● **TEXT EXCERPT**
Where and How to Report Sexual Abuse
A detainee who has been sexually harassed, abused, assaulted or threatened with assault should tell someone the detainee trusts and report it to the appropriate authorities. Keep a record of everything that happened and include as much detail as possible—what happened, when, where, who was involved, who else might have been there.
Reporting Sexual Abuse
Please note that different facilities may have different procedures for reporting sexual abuse. You should check your facility's inmate handbook for the procedure. Regardless of your facility's reporting process, the PBNDS create certain guarantees when reporting sexual abuse.
Where to File Your Complaint
A detainee, his or her family member, or an advocate can file a complaint with one or all of these entities. Make sure to include as much detail as possible—who was involved, when it happened, where it took place. Always put the date on a complaint and always make a copy before submitting it.
- The local police. Sexual assault is a crime and the local police should investigate any reported incidents of sexual assault. A detainee should be able to call 911 from any phone in the facility without a charge.
- The Department of Homeland Security (DHS) Office of Inspector General (OIG) and Office of Civil Rights and Civil Liberties (OCRCL)
- Detainees, family members, and advocates can report abuse to DHS in several ways:
- DHS Office of Inspector General
- Call the DHS OIG hotline: 1-800-323-8603.
- In writing. File any complaint about staff misconduct, physical or sexual abuse, or civil rights violations by writing to:
- DHS Office of Inspector General
Department of Homeland Security
Attn: Office of the Inspector General
245 Murray Drive, SW, Building 410
Washington, DC 20528
- DHS Office of Civil Rights and Civil Liberties (OCRCL)
Office for Civil Rights and Civil Liberties
Review and Compliance
245 Murray Lane, SW
Building 410, Mail Stop #0190
Washington, D.C. 20528
- With the facility staff. As discussed above, you should review your inmate handbook or ask facility officials you feel comfortable with to find out your facility's reporting procedures.
- With your immigration attorney.

● **INSTRUCTIONS**
(a) Answer these questions about the text on reporting sexual abuse:
(i) What is the phone number of the DHS OIG hotline?
(ii) What two things should always be done with a complaint?
(iii) Where should you check for your facility's reporting procedure?
(b) Reproduce word for word the part of the text on reporting sexual abuse starting with "Office for Civil" and going on through "your immigration attorney.".
The records were drawn from a separate source.

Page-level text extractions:
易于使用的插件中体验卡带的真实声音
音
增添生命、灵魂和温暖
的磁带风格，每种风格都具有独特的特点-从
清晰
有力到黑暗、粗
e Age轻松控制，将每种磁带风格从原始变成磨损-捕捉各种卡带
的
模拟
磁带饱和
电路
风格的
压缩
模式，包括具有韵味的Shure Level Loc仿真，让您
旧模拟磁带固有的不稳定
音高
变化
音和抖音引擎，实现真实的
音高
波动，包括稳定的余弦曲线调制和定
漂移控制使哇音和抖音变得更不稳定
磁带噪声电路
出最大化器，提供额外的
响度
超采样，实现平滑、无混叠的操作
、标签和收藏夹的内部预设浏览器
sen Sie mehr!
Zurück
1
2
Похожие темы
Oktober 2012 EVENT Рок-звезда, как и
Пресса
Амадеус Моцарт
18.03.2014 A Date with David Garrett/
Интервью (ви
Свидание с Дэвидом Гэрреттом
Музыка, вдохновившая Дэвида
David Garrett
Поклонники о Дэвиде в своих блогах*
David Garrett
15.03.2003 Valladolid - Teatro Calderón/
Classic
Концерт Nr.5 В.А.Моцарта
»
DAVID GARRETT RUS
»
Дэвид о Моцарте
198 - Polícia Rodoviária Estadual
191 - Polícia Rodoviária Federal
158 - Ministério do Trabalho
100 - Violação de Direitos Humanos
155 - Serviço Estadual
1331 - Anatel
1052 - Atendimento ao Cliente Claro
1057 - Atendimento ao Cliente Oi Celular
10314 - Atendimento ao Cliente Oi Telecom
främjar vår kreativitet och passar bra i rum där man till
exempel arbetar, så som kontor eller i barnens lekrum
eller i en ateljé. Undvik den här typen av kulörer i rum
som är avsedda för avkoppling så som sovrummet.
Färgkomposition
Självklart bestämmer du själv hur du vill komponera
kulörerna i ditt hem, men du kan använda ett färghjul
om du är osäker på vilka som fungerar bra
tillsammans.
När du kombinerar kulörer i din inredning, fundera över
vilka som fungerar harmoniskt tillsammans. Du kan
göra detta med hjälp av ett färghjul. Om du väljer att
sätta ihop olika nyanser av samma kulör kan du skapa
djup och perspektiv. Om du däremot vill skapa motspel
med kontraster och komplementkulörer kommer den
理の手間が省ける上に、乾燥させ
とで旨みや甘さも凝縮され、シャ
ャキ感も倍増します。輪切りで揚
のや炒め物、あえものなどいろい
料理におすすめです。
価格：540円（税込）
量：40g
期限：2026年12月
---
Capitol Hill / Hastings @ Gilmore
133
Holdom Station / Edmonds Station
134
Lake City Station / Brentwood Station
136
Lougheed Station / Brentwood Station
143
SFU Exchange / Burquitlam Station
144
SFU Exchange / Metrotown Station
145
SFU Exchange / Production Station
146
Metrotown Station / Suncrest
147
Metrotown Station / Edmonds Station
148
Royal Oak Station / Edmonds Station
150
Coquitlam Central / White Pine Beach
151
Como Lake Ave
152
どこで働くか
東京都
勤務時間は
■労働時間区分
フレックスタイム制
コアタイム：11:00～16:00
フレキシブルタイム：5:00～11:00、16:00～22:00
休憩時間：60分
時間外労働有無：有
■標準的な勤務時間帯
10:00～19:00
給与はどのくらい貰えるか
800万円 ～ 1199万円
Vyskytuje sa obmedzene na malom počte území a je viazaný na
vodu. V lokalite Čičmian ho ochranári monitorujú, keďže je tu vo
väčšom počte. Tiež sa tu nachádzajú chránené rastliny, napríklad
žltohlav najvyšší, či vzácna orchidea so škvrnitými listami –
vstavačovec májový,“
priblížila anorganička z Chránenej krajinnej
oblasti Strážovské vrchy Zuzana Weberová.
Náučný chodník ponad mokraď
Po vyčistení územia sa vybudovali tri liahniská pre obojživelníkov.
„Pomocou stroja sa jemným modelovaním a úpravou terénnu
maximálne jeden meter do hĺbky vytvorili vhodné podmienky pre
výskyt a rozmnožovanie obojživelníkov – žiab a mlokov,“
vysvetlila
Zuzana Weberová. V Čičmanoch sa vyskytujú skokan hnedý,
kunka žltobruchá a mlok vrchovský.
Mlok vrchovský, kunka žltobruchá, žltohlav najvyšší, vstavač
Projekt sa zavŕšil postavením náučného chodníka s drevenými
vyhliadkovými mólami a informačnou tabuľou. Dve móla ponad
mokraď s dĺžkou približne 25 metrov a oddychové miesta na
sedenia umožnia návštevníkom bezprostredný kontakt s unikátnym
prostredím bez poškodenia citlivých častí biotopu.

● **EXPECTED RESULTS**
(a)
(i) 1-800-323-8603
(ii) Put the date on it and make a copy before submitting it.
(iii) In your facility's inmate handbook.

(b)
Office for Civil Rights and Civil Liberties
Review and Compliance
245 Murray Lane, SW
Building 410, Mail Stop #0190
Washington, D.C. 20528
- With the facility staff. As discussed above, you should review your inmate handbook or ask facility officials you feel comfortable with to find out your facility's reporting procedures.
- With your immigration attorney.